Sejak beberapa dekade, pendidikan di Indonesia dengan segala upaya melalui berbagai kebijakan nasional terutama dalam penataan kurikulum masih belum mampu untuk memperbaiki kinerja belajar anak-anak di Indonesia. Sebagai ukurannya dapatlah dirujuk hasil PISA (the Programme for International Student Assessment) tahun 2012 telah menempatkan anak-anak Indonesia berada pada posisi ke-64 dari 65 negara yang disurvei untuk bidang matematika, membaca, dan sains dikaitkan dengan permasalahan kehidupan. Secara kritis dapat dilihat bahwa ada sesuatu yang keliru dalam proses interaksi guru dan siswa dalam pendidikan di Indonesia.
Ukuran-ukuran keberhasilan dalam pendidikan anak yang saat ini mayoritas tertanam di benak para orangtua adalah bagaimana anak-anak mereka dapat memperoleh nilai ujian (yang notabene fokus pada kemampuan kognitif dan dipersempit pada menghafal penyelesaian soal). Kegagalan dalam capaian nilai ini akan menjadi alasan pada kegagalan anak untuk memperoleh sekolah favorit. Sekali lagi juga perlu digaris bawahi bahwa sekolah favorit adalah sekola yang siswanya lulus dengan nilai ujian yang tinggi pada jenis soal seperti disebutkan tadi. Ini yang menjadikan rantai kinerja pendidikan berjalan pada hal-hal yang tidak substansial bagi kehidupan anak di masa dewasa mereka.

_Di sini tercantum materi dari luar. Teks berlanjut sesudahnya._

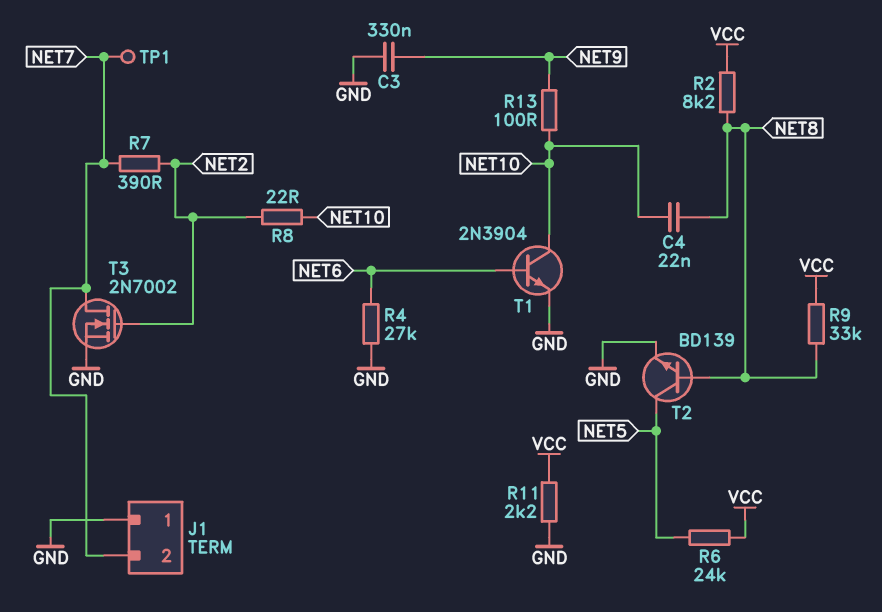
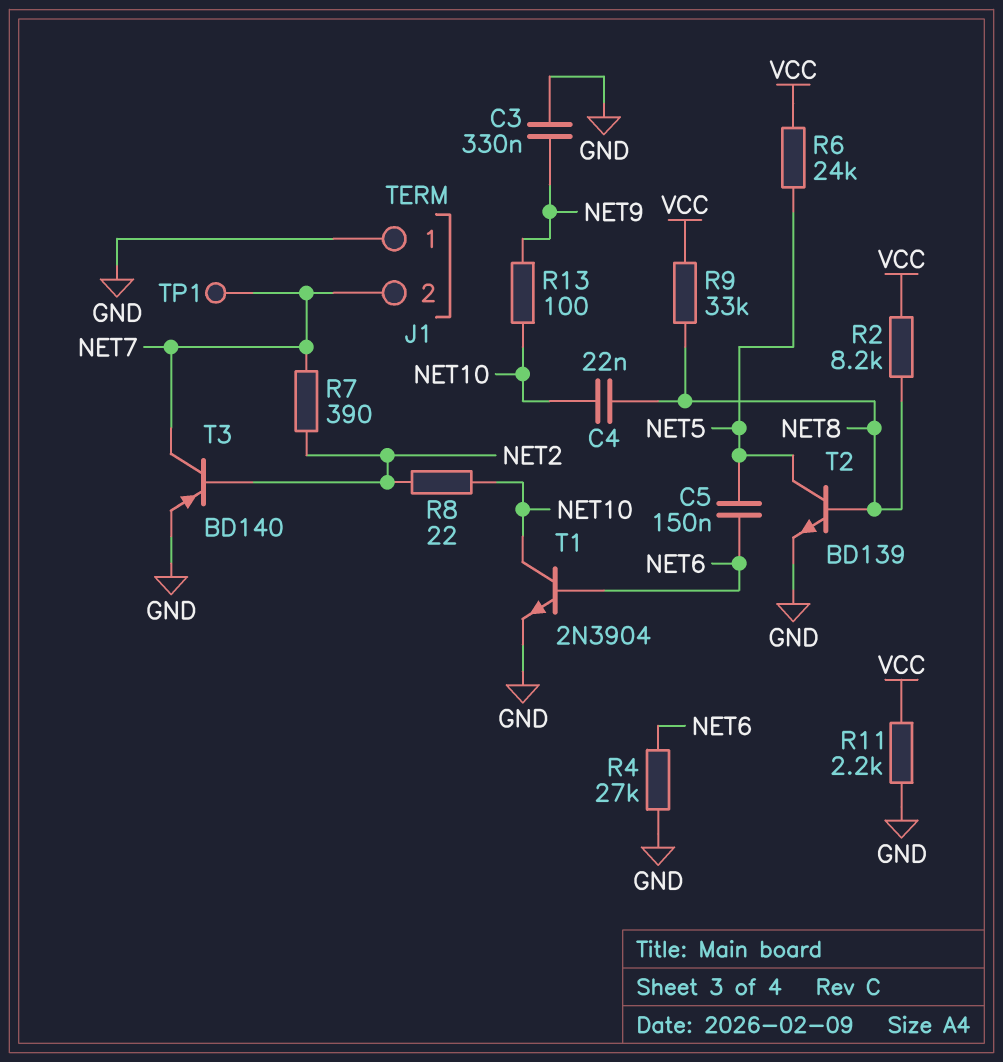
C5: none -> 150nF (NET5, NET6)
T3: NMOS 2N7002 (G NET2, D NET7, S GND) -> PNP BD140 (B NET2, C NET7, E GND)

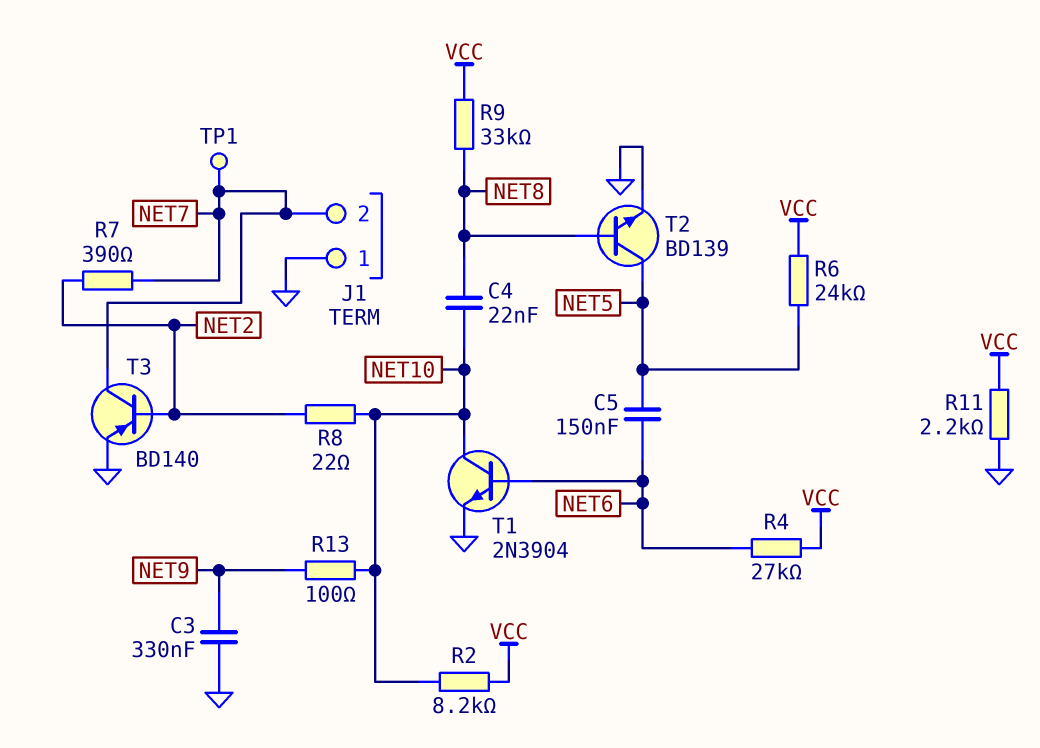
R2: 8.2k (NET8, VCC) -> 8.2k (NET10, VCC)
R4: 27k (GND, NET6) -> 27k (NET6, VCC)

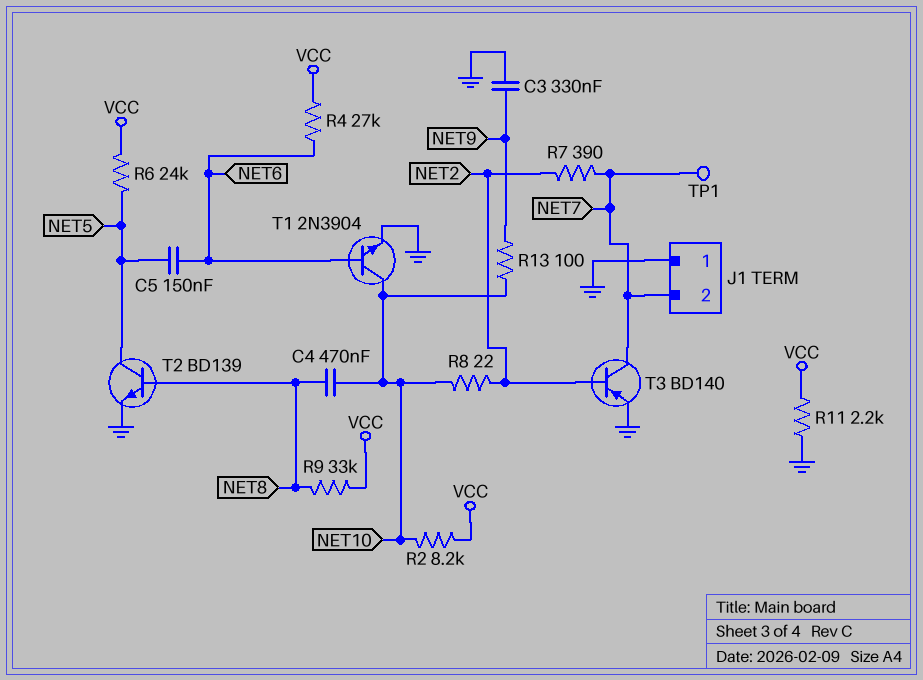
C4: 22nF (NET8, NET10) -> 470nF (NET8, NET10)

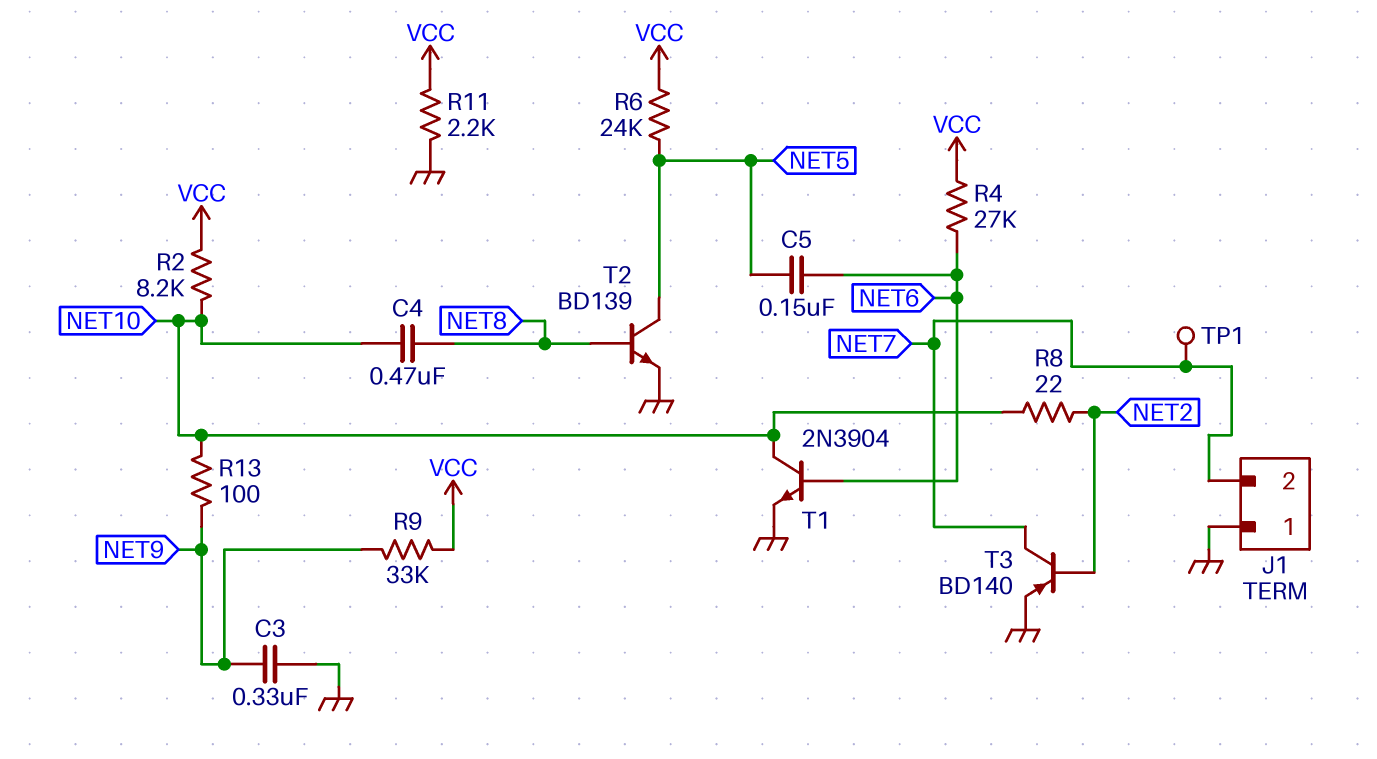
R7: 390 (NET2, NET7) -> none
R9: 33k (NET8, VCC) -> 33k (NET9, VCC)

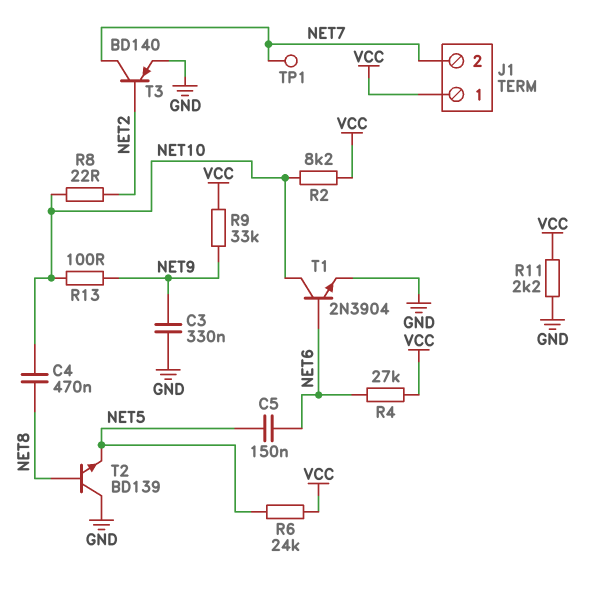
J1 pin 1: GND -> VCC
T2: NPN BD139 (B NET8, C NET5, E GND) -> NPN BD139 (B NET8, C GND, E NET5)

Dapat disadari bersama, bahwa sesungguhnya dengan tersedianya sumber belajar dengan berbagai bentuk media yang demikian beragam, hal ini akan menjadi peluang bagi perbaikan kinerja belajar anak. Hanya saja memang ada periode transisi yang menempatkan guru atau pengelola pendidikan dengan anak-anak (siswa). Guru atau pengelola pendidikan yang dapat dianggap sebagai digital immigrant memilik kecenderungan tidak mudah beradaptasi dengan teknologi informasi dan komunikasi. Sementara siswa yang merupakan digital native cenderung cepat beradaptasi dan nyaman dengan teknologi informasi dan komunikasi. Kesenjangan ini yang perlu dicarikan alternatif dalam usaha memperbaiki kualitas pendidikan.
Salah satu alternatif adalah mengubah fokus interaksi guru dan siswa. Guru dan pengelola pendidikan fokus pada transfer nilai-nilai dan moral dalam kehidupan ang diukur misalnya pada seberapa siswa memiliki sikap berbagi dengan sesama, kemampuan berfikir kritis, kemampuan bekerjasama, kemampuan belajar dengan cepat, religiusitas yang tinggi, kreativitas dan hal-hal lain yang akan bersifat langgeng dan dapat diwariskan. Keterampilan dan pengetahuan seperti itu yang sebenarnya akan terus-menerus digunakan oleh anak-anak setelah dewasa nanti. Sementara ilmu pengetahuan yang bersifat knowledge akan cenderung berubah seiring dengan penemuan-penemuan baru dalam sains dan teknologi. Untuk yang kedua ini maka strategi pembelajaran yang memanfaatkan berbagai sumber belajar, rekan belajar yang luas, pelibatan belajar dengan para ahli, berbasis teknologi informasi dan komunikasi akan dapat diterapkan.
Perubahan dalam pengelolaan pendidikan ini yang diharapkan akan dapat meningkatkan kualitas pendidikan. Tentu ide ini bukan suatu yang dapat diselesaikan dalam waktu beberapa tahun. Perlu perubahan dan kesadaran para pelaku dan pengambil kebijakan pendidikan. Ini semua dapat dilakukan mulai sekarang untuk dapat menemui kemanfaatan bonus demografi Indonesia pada tahun 2045.